Job: In the listing, starting with its first line and going on through the line with "<instances>", swap "masks" for "outlines" and give those lines again with nothing else changed. Omit the pictures from your output.

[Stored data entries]
^^^^^^^^
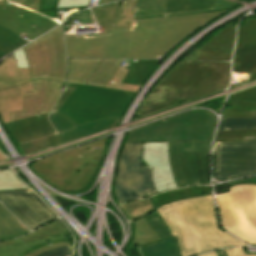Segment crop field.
Here are the masks:
<instances>
[{"mask_svg":"<svg viewBox=\"0 0 256 256\" xmlns=\"http://www.w3.org/2000/svg\"><path fill=\"white\" fill-rule=\"evenodd\" d=\"M12 57L0 65V117L3 123L9 122V111L22 110V92L34 91L29 69H17Z\"/></svg>","mask_w":256,"mask_h":256,"instance_id":"obj_12","label":"crop field"},{"mask_svg":"<svg viewBox=\"0 0 256 256\" xmlns=\"http://www.w3.org/2000/svg\"><path fill=\"white\" fill-rule=\"evenodd\" d=\"M114 1H118V0H100L98 5L104 4V3H108V2H114Z\"/></svg>","mask_w":256,"mask_h":256,"instance_id":"obj_36","label":"crop field"},{"mask_svg":"<svg viewBox=\"0 0 256 256\" xmlns=\"http://www.w3.org/2000/svg\"><path fill=\"white\" fill-rule=\"evenodd\" d=\"M223 229L256 245V185L241 184L216 197Z\"/></svg>","mask_w":256,"mask_h":256,"instance_id":"obj_8","label":"crop field"},{"mask_svg":"<svg viewBox=\"0 0 256 256\" xmlns=\"http://www.w3.org/2000/svg\"><path fill=\"white\" fill-rule=\"evenodd\" d=\"M0 1V24L13 30L19 37L27 35L31 40L58 25L46 17L26 9H14Z\"/></svg>","mask_w":256,"mask_h":256,"instance_id":"obj_13","label":"crop field"},{"mask_svg":"<svg viewBox=\"0 0 256 256\" xmlns=\"http://www.w3.org/2000/svg\"><path fill=\"white\" fill-rule=\"evenodd\" d=\"M229 79L230 62L181 61L148 94L137 115L225 89Z\"/></svg>","mask_w":256,"mask_h":256,"instance_id":"obj_6","label":"crop field"},{"mask_svg":"<svg viewBox=\"0 0 256 256\" xmlns=\"http://www.w3.org/2000/svg\"><path fill=\"white\" fill-rule=\"evenodd\" d=\"M67 245H71L69 241H66V242H61V243H57V244H53L51 246H44V247H41L25 256H35L37 254H40L46 250H49V249H52V248H56V247H60V246H67Z\"/></svg>","mask_w":256,"mask_h":256,"instance_id":"obj_31","label":"crop field"},{"mask_svg":"<svg viewBox=\"0 0 256 256\" xmlns=\"http://www.w3.org/2000/svg\"><path fill=\"white\" fill-rule=\"evenodd\" d=\"M24 1V0H23ZM23 1H16V2H14V3H18V4H20V3H22Z\"/></svg>","mask_w":256,"mask_h":256,"instance_id":"obj_38","label":"crop field"},{"mask_svg":"<svg viewBox=\"0 0 256 256\" xmlns=\"http://www.w3.org/2000/svg\"><path fill=\"white\" fill-rule=\"evenodd\" d=\"M232 71L256 73V46L236 47Z\"/></svg>","mask_w":256,"mask_h":256,"instance_id":"obj_21","label":"crop field"},{"mask_svg":"<svg viewBox=\"0 0 256 256\" xmlns=\"http://www.w3.org/2000/svg\"><path fill=\"white\" fill-rule=\"evenodd\" d=\"M231 55L228 52L198 49L195 60L231 61Z\"/></svg>","mask_w":256,"mask_h":256,"instance_id":"obj_27","label":"crop field"},{"mask_svg":"<svg viewBox=\"0 0 256 256\" xmlns=\"http://www.w3.org/2000/svg\"><path fill=\"white\" fill-rule=\"evenodd\" d=\"M215 124L209 112L192 110L131 130L127 143L144 142L143 159L153 166L157 193L209 184V143Z\"/></svg>","mask_w":256,"mask_h":256,"instance_id":"obj_3","label":"crop field"},{"mask_svg":"<svg viewBox=\"0 0 256 256\" xmlns=\"http://www.w3.org/2000/svg\"><path fill=\"white\" fill-rule=\"evenodd\" d=\"M21 5L31 8L37 12L41 11V0H26Z\"/></svg>","mask_w":256,"mask_h":256,"instance_id":"obj_33","label":"crop field"},{"mask_svg":"<svg viewBox=\"0 0 256 256\" xmlns=\"http://www.w3.org/2000/svg\"><path fill=\"white\" fill-rule=\"evenodd\" d=\"M255 174L256 142L216 144L214 178L226 181Z\"/></svg>","mask_w":256,"mask_h":256,"instance_id":"obj_10","label":"crop field"},{"mask_svg":"<svg viewBox=\"0 0 256 256\" xmlns=\"http://www.w3.org/2000/svg\"><path fill=\"white\" fill-rule=\"evenodd\" d=\"M56 220L37 231L18 239L0 242V256H23L43 245L69 240L68 232Z\"/></svg>","mask_w":256,"mask_h":256,"instance_id":"obj_14","label":"crop field"},{"mask_svg":"<svg viewBox=\"0 0 256 256\" xmlns=\"http://www.w3.org/2000/svg\"><path fill=\"white\" fill-rule=\"evenodd\" d=\"M93 8L92 11L105 33L65 38L68 57L156 59L171 46L235 5L216 0L212 9L162 13L136 8L134 28L131 17L135 0Z\"/></svg>","mask_w":256,"mask_h":256,"instance_id":"obj_1","label":"crop field"},{"mask_svg":"<svg viewBox=\"0 0 256 256\" xmlns=\"http://www.w3.org/2000/svg\"><path fill=\"white\" fill-rule=\"evenodd\" d=\"M241 183H254V184H256V177L249 178V179H244V180H239V181L229 182V186H233V185H237V184H241Z\"/></svg>","mask_w":256,"mask_h":256,"instance_id":"obj_35","label":"crop field"},{"mask_svg":"<svg viewBox=\"0 0 256 256\" xmlns=\"http://www.w3.org/2000/svg\"><path fill=\"white\" fill-rule=\"evenodd\" d=\"M143 143L125 144L119 157L115 178L118 203L141 199L155 194L152 167L141 166Z\"/></svg>","mask_w":256,"mask_h":256,"instance_id":"obj_9","label":"crop field"},{"mask_svg":"<svg viewBox=\"0 0 256 256\" xmlns=\"http://www.w3.org/2000/svg\"><path fill=\"white\" fill-rule=\"evenodd\" d=\"M105 139L46 157L30 169L60 191H80L89 186L103 156ZM100 147V150L93 148Z\"/></svg>","mask_w":256,"mask_h":256,"instance_id":"obj_7","label":"crop field"},{"mask_svg":"<svg viewBox=\"0 0 256 256\" xmlns=\"http://www.w3.org/2000/svg\"><path fill=\"white\" fill-rule=\"evenodd\" d=\"M256 129V119H225L222 118L219 131Z\"/></svg>","mask_w":256,"mask_h":256,"instance_id":"obj_25","label":"crop field"},{"mask_svg":"<svg viewBox=\"0 0 256 256\" xmlns=\"http://www.w3.org/2000/svg\"><path fill=\"white\" fill-rule=\"evenodd\" d=\"M35 92L23 93V111L6 128L18 143L55 134L47 115L62 93L66 55L61 26L23 47Z\"/></svg>","mask_w":256,"mask_h":256,"instance_id":"obj_4","label":"crop field"},{"mask_svg":"<svg viewBox=\"0 0 256 256\" xmlns=\"http://www.w3.org/2000/svg\"><path fill=\"white\" fill-rule=\"evenodd\" d=\"M76 16L81 20V24L95 22L89 10L80 12Z\"/></svg>","mask_w":256,"mask_h":256,"instance_id":"obj_32","label":"crop field"},{"mask_svg":"<svg viewBox=\"0 0 256 256\" xmlns=\"http://www.w3.org/2000/svg\"><path fill=\"white\" fill-rule=\"evenodd\" d=\"M15 217L0 203V241L29 233Z\"/></svg>","mask_w":256,"mask_h":256,"instance_id":"obj_20","label":"crop field"},{"mask_svg":"<svg viewBox=\"0 0 256 256\" xmlns=\"http://www.w3.org/2000/svg\"><path fill=\"white\" fill-rule=\"evenodd\" d=\"M228 99H252L256 100V87L247 89L237 94L229 96Z\"/></svg>","mask_w":256,"mask_h":256,"instance_id":"obj_28","label":"crop field"},{"mask_svg":"<svg viewBox=\"0 0 256 256\" xmlns=\"http://www.w3.org/2000/svg\"><path fill=\"white\" fill-rule=\"evenodd\" d=\"M256 101L228 100L226 103L225 118H255ZM256 136V130L218 132L216 142L245 141V137Z\"/></svg>","mask_w":256,"mask_h":256,"instance_id":"obj_16","label":"crop field"},{"mask_svg":"<svg viewBox=\"0 0 256 256\" xmlns=\"http://www.w3.org/2000/svg\"><path fill=\"white\" fill-rule=\"evenodd\" d=\"M226 256H256V255H246L243 248H230L224 249ZM199 256H217L215 251L202 254Z\"/></svg>","mask_w":256,"mask_h":256,"instance_id":"obj_30","label":"crop field"},{"mask_svg":"<svg viewBox=\"0 0 256 256\" xmlns=\"http://www.w3.org/2000/svg\"><path fill=\"white\" fill-rule=\"evenodd\" d=\"M100 61L68 59L66 90L49 116L59 134L21 144L24 155L94 134L118 123L137 93L84 85ZM157 62L136 60L122 83L141 86Z\"/></svg>","mask_w":256,"mask_h":256,"instance_id":"obj_2","label":"crop field"},{"mask_svg":"<svg viewBox=\"0 0 256 256\" xmlns=\"http://www.w3.org/2000/svg\"><path fill=\"white\" fill-rule=\"evenodd\" d=\"M25 44L13 31L0 25V58Z\"/></svg>","mask_w":256,"mask_h":256,"instance_id":"obj_23","label":"crop field"},{"mask_svg":"<svg viewBox=\"0 0 256 256\" xmlns=\"http://www.w3.org/2000/svg\"><path fill=\"white\" fill-rule=\"evenodd\" d=\"M146 220L163 241L141 247L142 256H181L176 237L172 238L156 211L146 217Z\"/></svg>","mask_w":256,"mask_h":256,"instance_id":"obj_17","label":"crop field"},{"mask_svg":"<svg viewBox=\"0 0 256 256\" xmlns=\"http://www.w3.org/2000/svg\"><path fill=\"white\" fill-rule=\"evenodd\" d=\"M28 188L14 174L12 170L0 171V191Z\"/></svg>","mask_w":256,"mask_h":256,"instance_id":"obj_26","label":"crop field"},{"mask_svg":"<svg viewBox=\"0 0 256 256\" xmlns=\"http://www.w3.org/2000/svg\"><path fill=\"white\" fill-rule=\"evenodd\" d=\"M0 160H5V158L3 157V155L0 153Z\"/></svg>","mask_w":256,"mask_h":256,"instance_id":"obj_37","label":"crop field"},{"mask_svg":"<svg viewBox=\"0 0 256 256\" xmlns=\"http://www.w3.org/2000/svg\"><path fill=\"white\" fill-rule=\"evenodd\" d=\"M70 255H71V246H68V247H61V248L49 250L38 256H70Z\"/></svg>","mask_w":256,"mask_h":256,"instance_id":"obj_29","label":"crop field"},{"mask_svg":"<svg viewBox=\"0 0 256 256\" xmlns=\"http://www.w3.org/2000/svg\"><path fill=\"white\" fill-rule=\"evenodd\" d=\"M56 3L57 0H42V11L54 9Z\"/></svg>","mask_w":256,"mask_h":256,"instance_id":"obj_34","label":"crop field"},{"mask_svg":"<svg viewBox=\"0 0 256 256\" xmlns=\"http://www.w3.org/2000/svg\"><path fill=\"white\" fill-rule=\"evenodd\" d=\"M215 0H138L136 7L163 11H189L212 8Z\"/></svg>","mask_w":256,"mask_h":256,"instance_id":"obj_18","label":"crop field"},{"mask_svg":"<svg viewBox=\"0 0 256 256\" xmlns=\"http://www.w3.org/2000/svg\"><path fill=\"white\" fill-rule=\"evenodd\" d=\"M122 207L135 222V234L132 246L146 245L160 240L149 223L144 219L145 216L156 210L150 198L124 204Z\"/></svg>","mask_w":256,"mask_h":256,"instance_id":"obj_15","label":"crop field"},{"mask_svg":"<svg viewBox=\"0 0 256 256\" xmlns=\"http://www.w3.org/2000/svg\"><path fill=\"white\" fill-rule=\"evenodd\" d=\"M210 193L209 187L204 186H195V187H187L181 188L174 191L160 193L151 198L154 203L156 209L162 205L163 203H171L181 199H186L198 195H206ZM155 198V200H153Z\"/></svg>","mask_w":256,"mask_h":256,"instance_id":"obj_19","label":"crop field"},{"mask_svg":"<svg viewBox=\"0 0 256 256\" xmlns=\"http://www.w3.org/2000/svg\"><path fill=\"white\" fill-rule=\"evenodd\" d=\"M0 201L31 231L58 219L30 189L0 192Z\"/></svg>","mask_w":256,"mask_h":256,"instance_id":"obj_11","label":"crop field"},{"mask_svg":"<svg viewBox=\"0 0 256 256\" xmlns=\"http://www.w3.org/2000/svg\"><path fill=\"white\" fill-rule=\"evenodd\" d=\"M157 211L172 235L177 236L182 256L223 247L248 246L220 229L212 194L163 204Z\"/></svg>","mask_w":256,"mask_h":256,"instance_id":"obj_5","label":"crop field"},{"mask_svg":"<svg viewBox=\"0 0 256 256\" xmlns=\"http://www.w3.org/2000/svg\"><path fill=\"white\" fill-rule=\"evenodd\" d=\"M236 37V27L226 26L200 48L232 52Z\"/></svg>","mask_w":256,"mask_h":256,"instance_id":"obj_22","label":"crop field"},{"mask_svg":"<svg viewBox=\"0 0 256 256\" xmlns=\"http://www.w3.org/2000/svg\"><path fill=\"white\" fill-rule=\"evenodd\" d=\"M243 23L238 27L236 46L256 45V19H247Z\"/></svg>","mask_w":256,"mask_h":256,"instance_id":"obj_24","label":"crop field"}]
</instances>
^^^^^^^^
Answer to the task:
Segment crop field.
Here are the outlines:
<instances>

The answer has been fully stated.